#### List of tasks
a: How would you restate the paragraph of the loan sale passage below that begins "If the Seller receives a Loan Repurchase Notice" as a short list that keeps its main facts?
b: Answer these from the loan sale passage below:
(i) For the purposes of which regulation will each Loan and its Related Security be eligible property?
(ii) Whose prior consent is needed to modify the Representations and Warranties to accommodate New Loan Types?
(iii) What amount is the repurchase price of a Loan equal to?
c: Can you continue the loan sale passage below, picking up after its final sentence?

#### Supplied passage
========

Each Loan and its Related Security will be eligible property for the purposes of Regulation 2 of the RCB Regulations.
The Seller will make Representations and Warranties (subject to appropriate adjustments) in relation to each Loan which is subject to a Product Switch or Further Advance that remains in the Portfolio on the date on which the relevant Product Switch or Further Advance (as the case may be) is made.
If New Loan Types are proposed to be sold to the LLP, then the Representations and Warranties in the Mortgage Sale Agreement may be modified as required, with the prior consent of the Security Trustee, to accommodate these New Loan Types. The prior consent of the Covered Bondholders to the requisite amendments will not be required to be obtained.
Repurchase of Loans
If the Seller receives a Loan Repurchase Notice from the LLP identifying a Loan or its Related Security in the Portfolio which did not, as at the relevant Sale Date, materially comply with the Representations and Warranties set out in the Mortgage Sale Agreement, then the Seller will be required to repurchase (a) any such Loan and its Related Security and (b) any other Loan secured or intended to be secured by that Related Security or any part of it. The repurchase price payable upon the repurchase of any such Loan is an amount equal to the Current Balance of such Loan(s). The repurchase proceeds received by the LLP will be applied in accordance with the Pre-Acceleration Principal Priority of Payments and, to the extent that such repurchase proceeds comprise Accrued Interest, the Pre-Acceleration Revenue Priority of Payments (see Cashflows below).

========

#### Given information
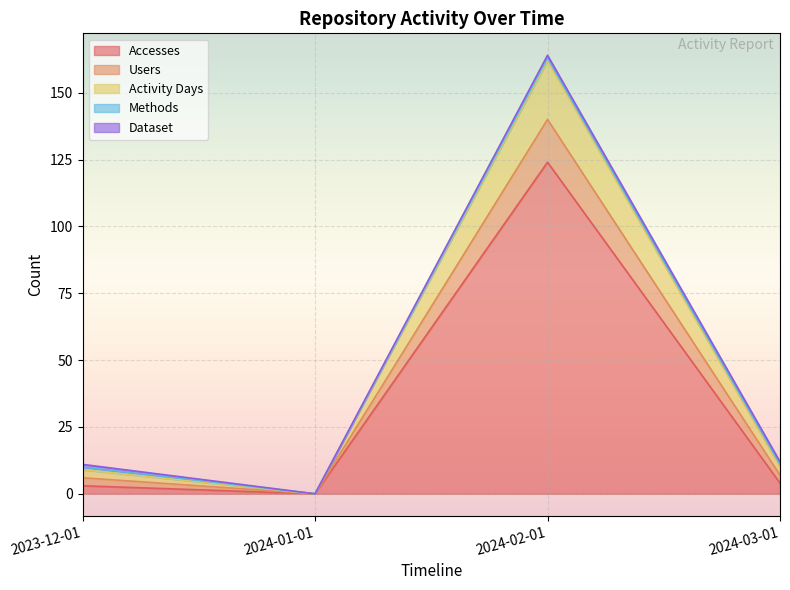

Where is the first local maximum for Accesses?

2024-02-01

========

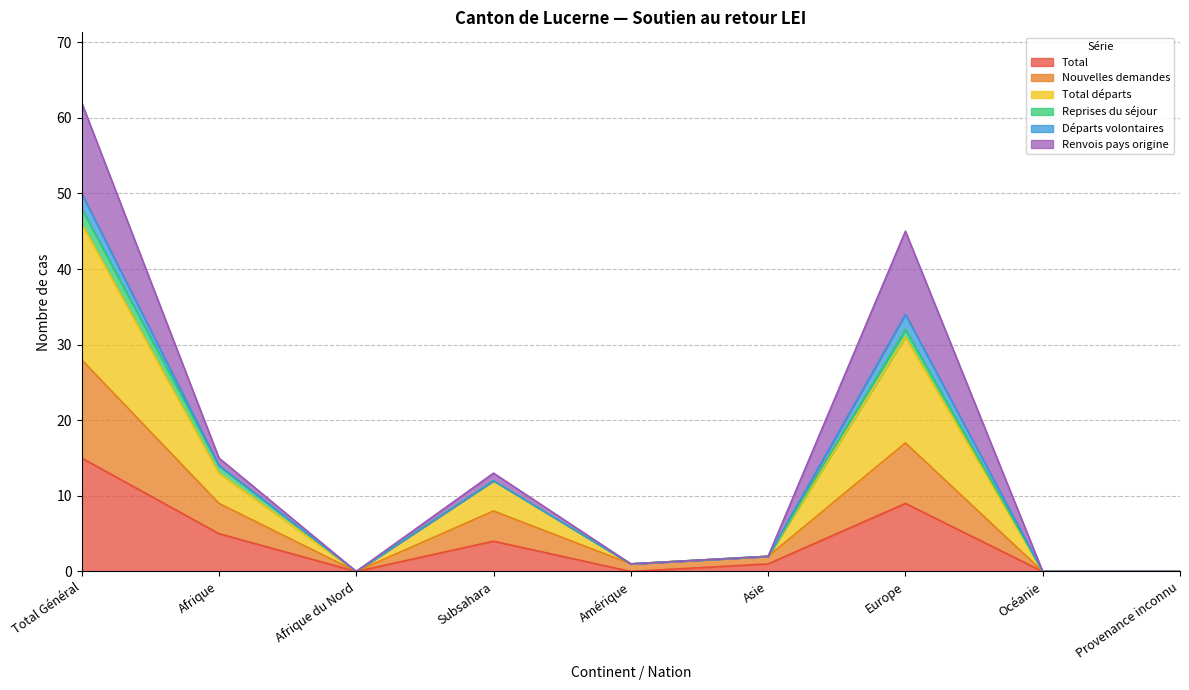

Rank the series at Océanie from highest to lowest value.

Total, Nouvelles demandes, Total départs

========

#### Answers to the exercises
a:
- Trigger: the Seller receives a Loan Repurchase Notice from the LLP. The notice identifies a Loan or its Related Security in the Portfolio that, as at the relevant Sale Date, did not materially comply with the Representations and Warranties in the Mortgage Sale Agreement.
- Obligation: the Seller must repurchase that Loan and its Related Security. It must also repurchase any other Loan secured or intended to be secured by that Related Security or any part of it.
- Price: an amount equal to the Current Balance of the Loan(s).
- Use of proceeds: the LLP applies them under the Pre-Acceleration Principal Priority of Payments. Any part that comprises Accrued Interest goes under the Pre-Acceleration Revenue Priority of Payments.

b:
(i) Regulation 2 of the RCB Regulations
(ii) The Security Trustee's
(iii) The Current Balance of such Loan(s)

c:
General ability to repurchase
Prior to the occurrence of an Issuer Event of Default and service of an Issuer Acceleration Notice or an LLP Event of Default and service of an LLP Acceleration Notice, the Seller may from time to time offer to repurchase a Loan and its Related Security from the LLP for a purchase price (not less than zero) equal to the Current Balance of such Loan(s) as at the date of repurchase. The LLP may accept such offer at its discretion. If an Issuer Event of Default has occurred, the Seller's right to repurchase Loans and their Related Security will be conditional upon the delivery by the Seller of a solvency certificate to the LLP and the Security Trustee.
Defaulted Loans
Defaulted Loans will be attributed a reduced weighting in the calculation of the Asset Coverage Test and the Amortisation Test as at the relevant Calculation Date. Prior to the occurrence of an Issuer Event of Default and service of an Issuer Acceleration Notice or an LLP Event of Default and service of an LLP Acceleration Notice, the Seller may, at its option, offer to repurchase a Defaulted Loan and its Related Security from the LLP for an amount equal to its aggregate Current Balance of such Loans as at the date of repurchase. The LLP may accept such offer at its discretion. If an Issuer Event of Default has occurred, the Seller's right to repurchase Defaulted Loans and their Related Security will be conditional upon the delivery by the Seller of a solvency certificate to the LLP and the Security Trustee.
Right of pre-emption
Under the terms of the Mortgage Sale Agreement, the Seller has a right of pre-emption in respect of any sale, in whole or in part, of Selected Loans and their Related Security.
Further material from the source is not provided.